Build Log Automation: What “Automatic” Actually Means Here
I built two scripts: scripts/generate-build-log.sh and scripts/parse-sessions.py.
The pipeline: Claude Code stores session data as .jsonl files under .claude/projects/. The parser extracts which files were modified, what prompts were entered, and how many tool calls happened per session. That structured data gets passed to Claude, which generates a build log draft from it.
A LaunchAgent at ~/Library/LaunchAgents/com.jidong.build-log.plist runs the parser every 6 hours.
What “automatic” doesn’t mean: the post publishes itself. The draft is auto-generated, I review it, I publish it. Auto-generate + manual publish is the right split. Fully automatic means publishing things I haven’t read.
The actual time saving: from “session happened” to “post published” dropped from around 90 minutes to about 20. The parser handles data extraction and structure. Claude fills in narrative from the data. I clean up tone and add context the parser can’t infer. That’s the right division of labor.

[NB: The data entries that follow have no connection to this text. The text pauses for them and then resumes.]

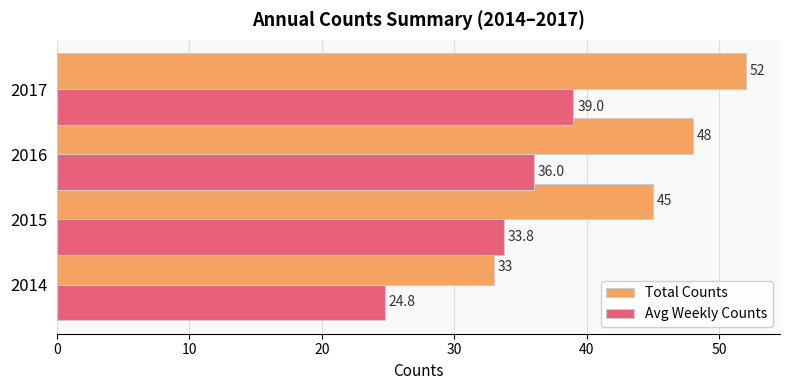

Rank the categories by Total Counts value from lowest to highest.

2014, 2015, 2016, 2017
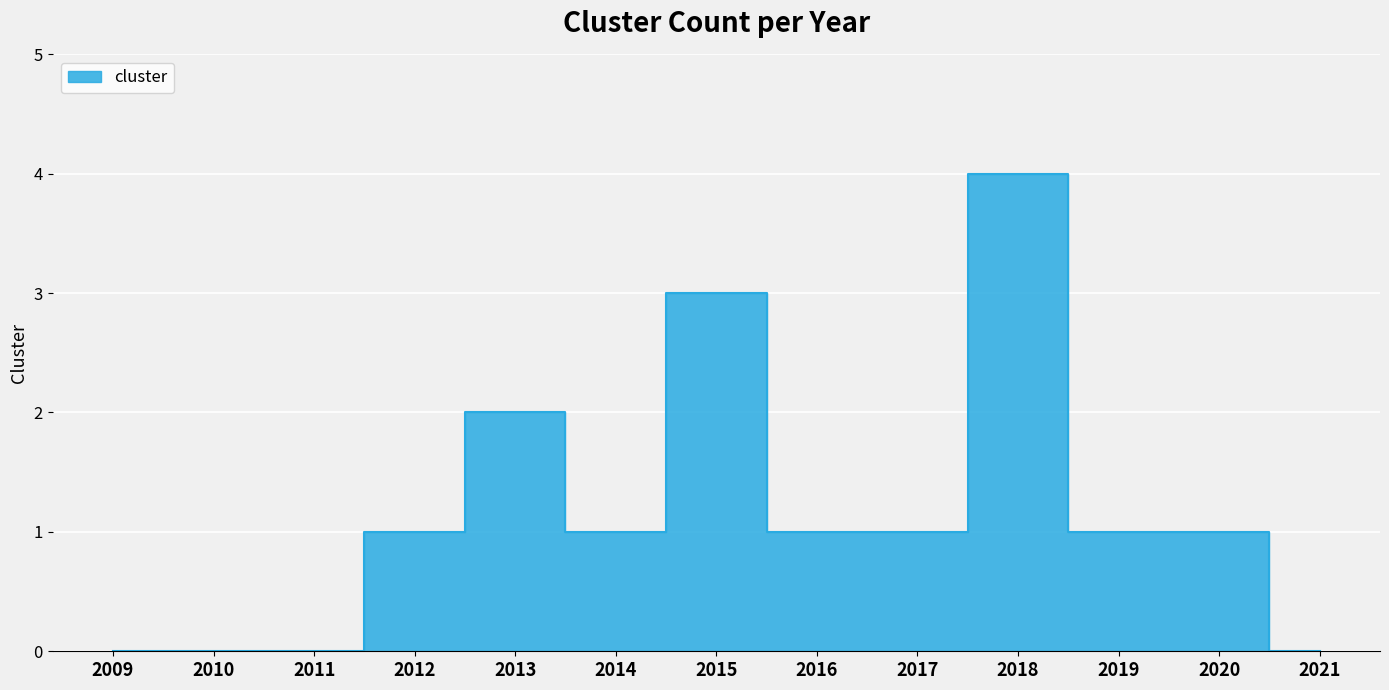

How many positive values are there?

9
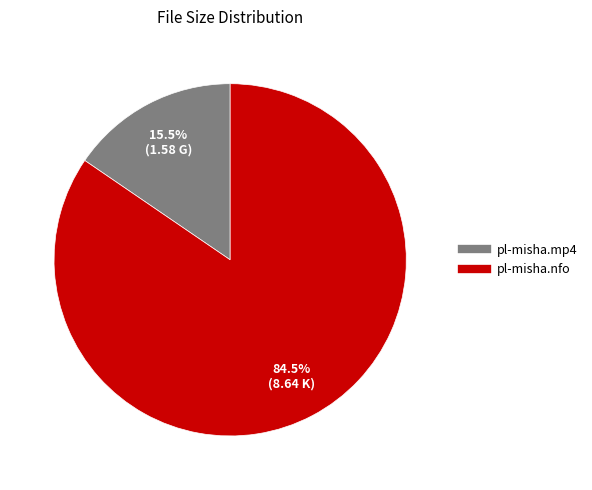

Rank the categories by value from highest to lowest.

pl-misha.nfo, pl-misha.mp4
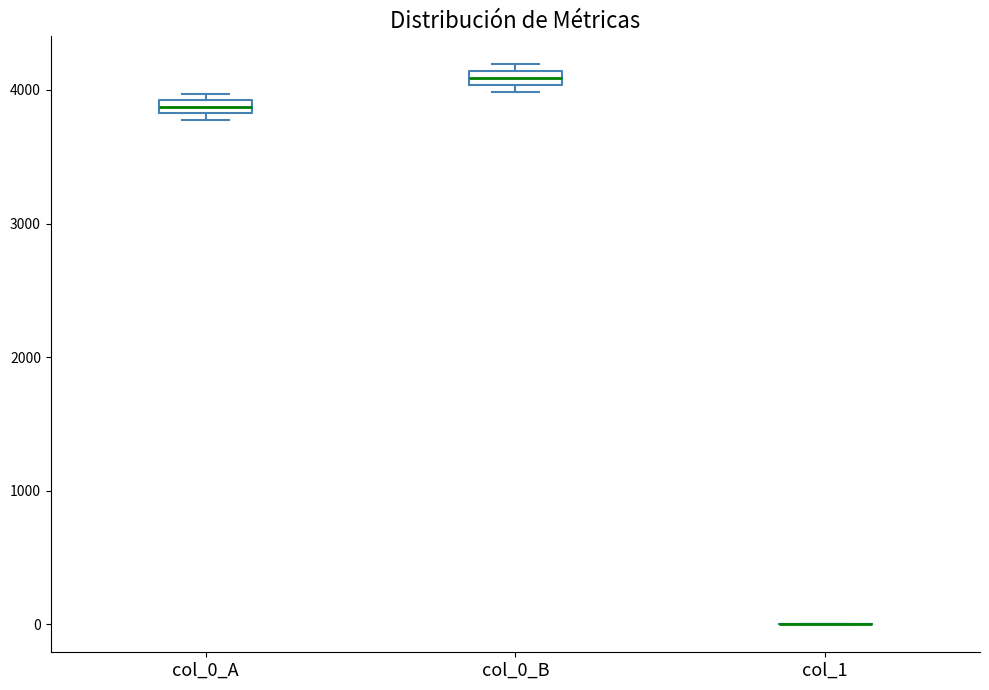

Where is the lower edge of the box for col_0_A on the y-axis? The values are not printed on the chart, so give them approximately, as read against the axis.

3800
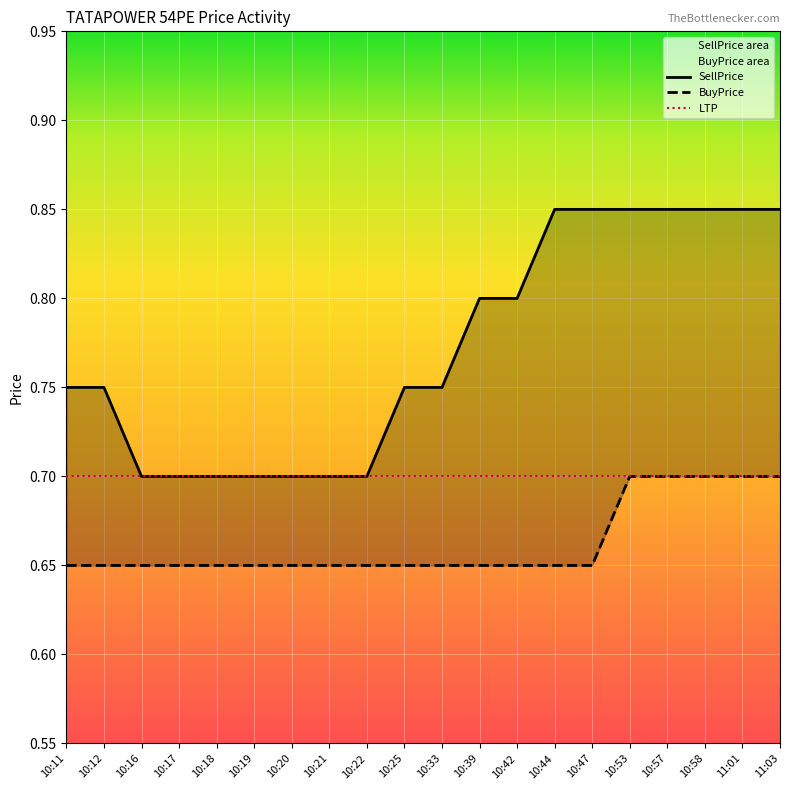

Reading left to right, what are all the values shown in this chart?

BuyPrice: 0.7	0.7	0.7	0.7	0.7	0.7	0.7	0.7	0.7	0.7	0.7	0.7	0.7	0.7	0.7	0.7	0.7	0.7	0.7	0.7
SellPrice: 0.8	0.8	0.7	0.7	0.7	0.7	0.7	0.7	0.7	0.8	0.8	0.8	0.8	0.8	0.8	0.8	0.8	0.8	0.8	0.8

YAML and the URL Colon Problem
Near the end of the session, the admin UI started throwing errors when I added a project URL:
adding a link or project status in admin shows some yaml error
The cause: URLs contain colons. YAML uses colons as key-value separators. An unquoted URL like https://github.com/user/repo looks to the YAML parser like two things: a key https and a value //github.com/user/repo. Parser fails.
The fix: when writing string values to YAML, automatically wrap them in quotes. One utility function change.
The broader pattern here is familiar: edge cases like this only surface when you actually use the feature with real data. Claude Code helps you build fast, which means you hit these issues at the “testing it out” stage rather than the “planning it out” stage. The feedback loop becomes: build fast → break on real input → fix immediately. For solo development, that’s the right loop to be in.
Write the plan first. Run parallel agents. Cut sessions at 200–300 tool calls. Claude Code’s efficiency comes from workflow, not from the tool itself.